### PAGE
-------

Le Brésil est un pays qui se rassemble autour du sport automobile roi.
Si le football reste incontestablement la discipline sportive la plus appréciée au Brésil, la Formule 1 tient une place à part dans le cœur d’un public chaud-bouillant, prompt à se déplacer en masse sur les pistes pour aller acclamer ses idoles. Et ce depuis plus de 45 ans, depuis l’irruption sur le devant de la scène internationale d’un jeune Pauliste aux larges rouflaquettes et au regard perçant.
Par Pierre Ménard
La F1 au Brésil
Le Brésil a toujours entretenu une relation étroite et passionnelle avec le sport automobile. Développé dès le fin de la deuxième guerre mondiale, notamment avec la mise en service du tout nouvel autodrome d’Interlagos au sud de São Paulo (« Entre les lacs », car situé effectivement entre deux étendues d’eau), il prend toute son importance dans les années soixante avec l’accroissement du marché automobile.
Pays pas encore qualifié d’« émergeant », le Brésil désire néanmoins participer à l’essor économique mondial et les ventes de voitures bondissent, Volkswagen et DKW en particulier, même si ces modèles « abordables » coûtent jusqu’à 25 mois de salaire pour un petit employé ! Ce boom ne peut-être qu’accompagné d’épreuves sportives, épreuves réduites malgré tout à l’unique sphère brésilienne et aux pilotes locaux se bagarrant au volant de « Coccinelles », de Dauphines ou d’Alpines Renault (eh oui !) construites sous licence dans le pays. L’explosion de la Formule 1 au-delà des frontières de la vieille Europe au tout début des années soixante-dix va changer la donne au Brésil.

-------

### ÉNONCÉ 1
Dans le texte sur la Formule 1 au Brésil, relevez les voitures au volant desquelles se bagarrent les pilotes locaux.
### ÉNONCÉ 2
Poursuivez le texte sur la Formule 1 au Brésil après sa dernière phrase.

### DONNÉES FOURNIES
-------

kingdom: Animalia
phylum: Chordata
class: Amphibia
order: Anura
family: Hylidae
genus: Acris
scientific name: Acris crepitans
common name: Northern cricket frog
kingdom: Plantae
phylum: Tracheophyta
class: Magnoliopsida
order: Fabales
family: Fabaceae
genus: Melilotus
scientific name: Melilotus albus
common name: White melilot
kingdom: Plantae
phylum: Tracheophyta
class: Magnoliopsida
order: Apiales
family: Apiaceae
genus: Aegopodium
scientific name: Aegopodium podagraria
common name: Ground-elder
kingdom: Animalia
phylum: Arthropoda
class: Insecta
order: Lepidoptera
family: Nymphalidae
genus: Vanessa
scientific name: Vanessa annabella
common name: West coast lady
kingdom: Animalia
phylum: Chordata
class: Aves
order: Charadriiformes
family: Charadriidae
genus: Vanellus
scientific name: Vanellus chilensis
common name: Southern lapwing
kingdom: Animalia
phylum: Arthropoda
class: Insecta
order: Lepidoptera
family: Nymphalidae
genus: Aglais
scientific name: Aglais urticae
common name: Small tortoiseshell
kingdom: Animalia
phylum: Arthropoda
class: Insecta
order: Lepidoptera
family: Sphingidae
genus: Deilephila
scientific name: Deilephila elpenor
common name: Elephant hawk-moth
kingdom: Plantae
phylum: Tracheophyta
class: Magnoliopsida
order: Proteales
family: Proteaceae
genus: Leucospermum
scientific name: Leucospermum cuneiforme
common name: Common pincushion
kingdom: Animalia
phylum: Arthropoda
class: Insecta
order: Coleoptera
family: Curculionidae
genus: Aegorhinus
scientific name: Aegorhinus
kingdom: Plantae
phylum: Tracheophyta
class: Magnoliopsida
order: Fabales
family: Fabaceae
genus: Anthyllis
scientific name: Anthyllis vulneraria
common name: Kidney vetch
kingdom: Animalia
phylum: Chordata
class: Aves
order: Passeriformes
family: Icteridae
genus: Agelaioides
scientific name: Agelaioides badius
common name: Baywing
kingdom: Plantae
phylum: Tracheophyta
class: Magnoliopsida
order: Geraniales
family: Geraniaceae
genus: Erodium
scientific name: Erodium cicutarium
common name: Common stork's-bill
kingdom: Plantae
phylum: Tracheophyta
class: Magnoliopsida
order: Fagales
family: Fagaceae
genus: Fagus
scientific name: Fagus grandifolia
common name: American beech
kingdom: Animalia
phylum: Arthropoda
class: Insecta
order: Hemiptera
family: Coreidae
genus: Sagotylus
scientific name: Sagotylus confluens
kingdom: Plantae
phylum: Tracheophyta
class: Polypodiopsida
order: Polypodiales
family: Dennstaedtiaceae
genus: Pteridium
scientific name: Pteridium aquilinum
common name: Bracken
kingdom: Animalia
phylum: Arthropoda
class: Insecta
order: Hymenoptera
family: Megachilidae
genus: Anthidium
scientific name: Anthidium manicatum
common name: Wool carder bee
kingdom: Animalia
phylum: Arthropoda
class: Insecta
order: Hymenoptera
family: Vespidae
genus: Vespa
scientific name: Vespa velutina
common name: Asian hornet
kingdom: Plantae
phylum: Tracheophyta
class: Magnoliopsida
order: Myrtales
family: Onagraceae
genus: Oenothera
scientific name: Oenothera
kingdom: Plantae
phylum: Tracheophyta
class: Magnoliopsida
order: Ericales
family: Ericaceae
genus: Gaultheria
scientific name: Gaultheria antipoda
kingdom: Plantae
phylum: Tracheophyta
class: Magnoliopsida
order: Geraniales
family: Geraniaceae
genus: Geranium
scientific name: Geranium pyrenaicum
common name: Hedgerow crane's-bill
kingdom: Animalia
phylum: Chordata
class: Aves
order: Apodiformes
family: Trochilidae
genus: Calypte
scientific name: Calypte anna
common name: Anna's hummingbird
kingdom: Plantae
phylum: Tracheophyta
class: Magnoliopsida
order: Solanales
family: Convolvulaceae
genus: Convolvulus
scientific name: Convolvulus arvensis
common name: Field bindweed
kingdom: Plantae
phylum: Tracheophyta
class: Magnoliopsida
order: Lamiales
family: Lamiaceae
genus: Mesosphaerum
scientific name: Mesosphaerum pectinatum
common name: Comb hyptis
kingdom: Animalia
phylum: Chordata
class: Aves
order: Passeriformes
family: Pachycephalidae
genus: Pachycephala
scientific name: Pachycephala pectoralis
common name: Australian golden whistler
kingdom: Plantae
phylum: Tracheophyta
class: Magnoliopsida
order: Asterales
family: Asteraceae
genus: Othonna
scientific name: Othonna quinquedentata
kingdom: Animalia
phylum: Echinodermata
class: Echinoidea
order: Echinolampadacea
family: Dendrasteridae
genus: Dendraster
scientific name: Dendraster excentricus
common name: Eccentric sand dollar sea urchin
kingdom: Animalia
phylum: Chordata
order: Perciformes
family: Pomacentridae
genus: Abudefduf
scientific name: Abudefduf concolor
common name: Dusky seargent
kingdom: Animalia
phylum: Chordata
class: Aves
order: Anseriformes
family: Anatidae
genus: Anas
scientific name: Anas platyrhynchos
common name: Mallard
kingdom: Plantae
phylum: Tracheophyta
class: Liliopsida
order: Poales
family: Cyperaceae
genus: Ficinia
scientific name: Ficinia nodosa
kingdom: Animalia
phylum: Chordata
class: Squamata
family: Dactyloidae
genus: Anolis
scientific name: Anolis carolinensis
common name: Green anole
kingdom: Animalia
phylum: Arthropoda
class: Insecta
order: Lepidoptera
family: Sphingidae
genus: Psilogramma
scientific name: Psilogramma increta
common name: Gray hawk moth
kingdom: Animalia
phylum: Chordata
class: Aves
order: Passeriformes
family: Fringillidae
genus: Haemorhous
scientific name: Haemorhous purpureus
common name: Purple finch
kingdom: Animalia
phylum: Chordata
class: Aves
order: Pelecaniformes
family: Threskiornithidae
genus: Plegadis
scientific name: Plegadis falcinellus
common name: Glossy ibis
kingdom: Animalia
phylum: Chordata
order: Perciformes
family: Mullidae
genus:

-------

### RÉSULTAT FINAL 1
Coccinelles, Dauphines, Alpines Renault

### RÉSULTAT FINAL 2
Un nouveau roi de la formule Un au Brésil
Fils du célèbre journaliste sportif de radio Wilson Fittipaldi Sr, Emerson Fittipaldi ne fut pas le premier Brésilien à accéder à la « discipline reine » (Chico Landi l’avait précédé dans les années cinquante, sans grands résultats à la clé), mais il fut celui qui allait propulser son pays sur le devant de la scène internationale grâce à son ascension fulgurante. Natif de São Paulo, « Emmo » accéda très tôt à la Formule 1 en 1970 et devint en l’espace de deux saisons le plus jeune champion du monde de l’Histoire.
Pour le peuple brésilien épris de sport, ce nouveau héros prenait la suite de Pelé dans la représentation du pays à l’échelle mondiale. La différence étant que Pelé incarnait le football, sport populaire par excellence, alors que Fittipaldi plaçait de fait le Brésil à un niveau jamais atteint dans une discipline technologique, ce qui cadrait bien avec l’air du temps.
Les autorités sportives brésiliennes comprirent immédiatement le message : grâce à cette gloire soudaine, l’organisation d’un Grand Prix de Formule 1 devenait possible ! Le choix d’Interlagos, le seul circuit aux normes internationales, tombait sous le sens et, dès 1973, les fans brésiliens de sport automobile purent aller applaudir leur idole sur l’autodrome aux portes de São Paulo. Les succès du Pauliste sur « son » circuit devinrent autant de célébrations débridées de la part d’un peuple reconnaissant envers celui qui propageait de par le monde une image valorisante de son pays, autre que les favelas et la misère.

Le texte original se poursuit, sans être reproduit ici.